The last time we spoke was for an article I wrote about the role of Twitter in academia and the power and purpose of hashtags. One thing trending recently on Twitter was the #BlackintheIvory hashtag, which you have contributed to on your feed. People are revealing what it means to be Black within largely white institutions. Do you have thoughts on what it looks like to start to move the needle within academia?
In my spaces in academia, including my department at Hopkins and my professional organizations, I need to hear more than "thoughts and prayers." I'd like us to tell the story, I would like to hear told out loud more precisely how we got here. We must own, understand and own, how our institutionstheir leadership and their culture produced the unjust and deeply disappointing state of affairs that we face today, whether it's the underrepresentation of Black faculty, or unabated incidents of microaggression.

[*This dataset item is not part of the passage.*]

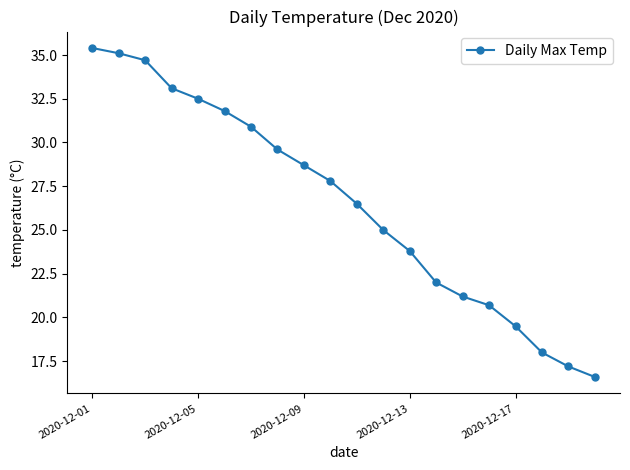

How many data points does each series have?

20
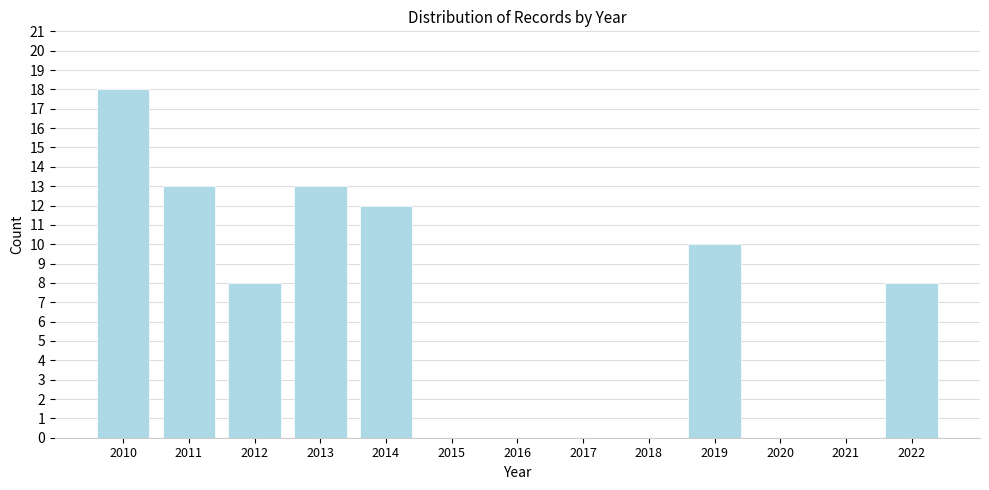

Reading left to right, extract all data points from this chart.

2010=18	2011=13	2012=8	2013=13	2014=12	2015=0	2016=0	2017=0	2018=0	2019=10	2020=0	2021=0	2022=8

I'm a historian, and I think the past matters. I'm also a storyteller, and I do think it's important that we tell a fuller story about our institutions, one that acknowledges, admits, and explains through research and data how structurally and culturally racism and discrimination have persisted, despite the efforts that have taken us from civil rights to diversity. The cost of this failing is plain, both in the hashtag confessions of Black faculty and students, such as #BlackintheIvory. It is also in the statistics and the demographics of our institutions. It is past time to take stock and explain that. I do not encourage immediately moving to: Here's what we're going to do. Before we determine what we must do, we must examine what we've done, or not done. It is time for some truth-telling about how our institutions and our nation have ensured racism's persistence.